Ce n’est, en tout cas, ni une large publicité, ni la curiosité et l’empressement du public qui leur ont manqué pour exercer de leur temps une grande influence. Ecrits à la main ou imprimés, le plus souvent à Nancy et à Bruxelles, ils étaient placardés ou jetés par paquets, la nuit, dans les rues et les maisons. Certains libraires-imprimeurs se hasardaient même à en vendre. Leurs propagateurs se faisaient un jeu de braver l’autorité jusque chez elle : le garde des sceaux en trouvait parmi ses papiers, et les passans s’attroupaient pour lire sur la porte du Louvre un distique infâme contre l’honneur du roi et pour regarder sur les murs de l’Hôtel de Ville un tableau représentant Louis XIII et le cardinal dans une posture digne de l’Arétin[1].
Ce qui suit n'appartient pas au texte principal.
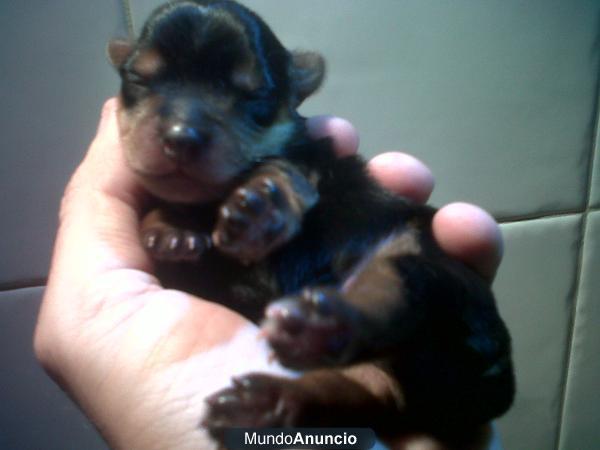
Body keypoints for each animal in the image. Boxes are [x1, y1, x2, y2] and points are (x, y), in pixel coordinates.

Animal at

Le lieutenant civil ne négligeait rien pour empêcher cette publicité : perquisitions chez les libraires, interdiction du colportage à d’autres qu’aux colporteurs du Châtelet et du Palais, agens secrets d’information, emprisonnement, condamnation au l’eu des exemplaires saisis[2]. Les pénalités allaient parfois jusqu’aux galères et à la mort. C’est ainsi que Claude du Venant et Jean Gallard furent condamnés par la chambre de l’Arsenal, le premier à avoir la tête tranchée, le second aux galères à perpétuité, pour avoir semé et affiché des libelles qu’ils avaient apportés de Bruxelles[3]. Mais ni la vigilance de la police ni les sévérités de la justice ne pouvaient avoir raison du zèle des distributeurs, de la cupidité des libraires et de la curiosité du public.

  1. Mémoires inédits de Claude Courtin, Bibl. de l’Arsenal, ms. 4661, fol. 268.
  2. Le lieutenant civil Moreau à Richelieu, 22 et 28 mai 1631. Archives des Affaires étrangères, France, 798, fol. 266, et Avenel, t. IV, p. 167. 22 juin 1632, France, fol. 322. Journal ms. d’Hautin à la Bibl. Méjanes à la date du 23 février 1632.
  3. Moreau à Richelieu, 4 août 1632, Gazette de France, 6 août 1632. Mémoires de Richelieu, t. II, p. 408.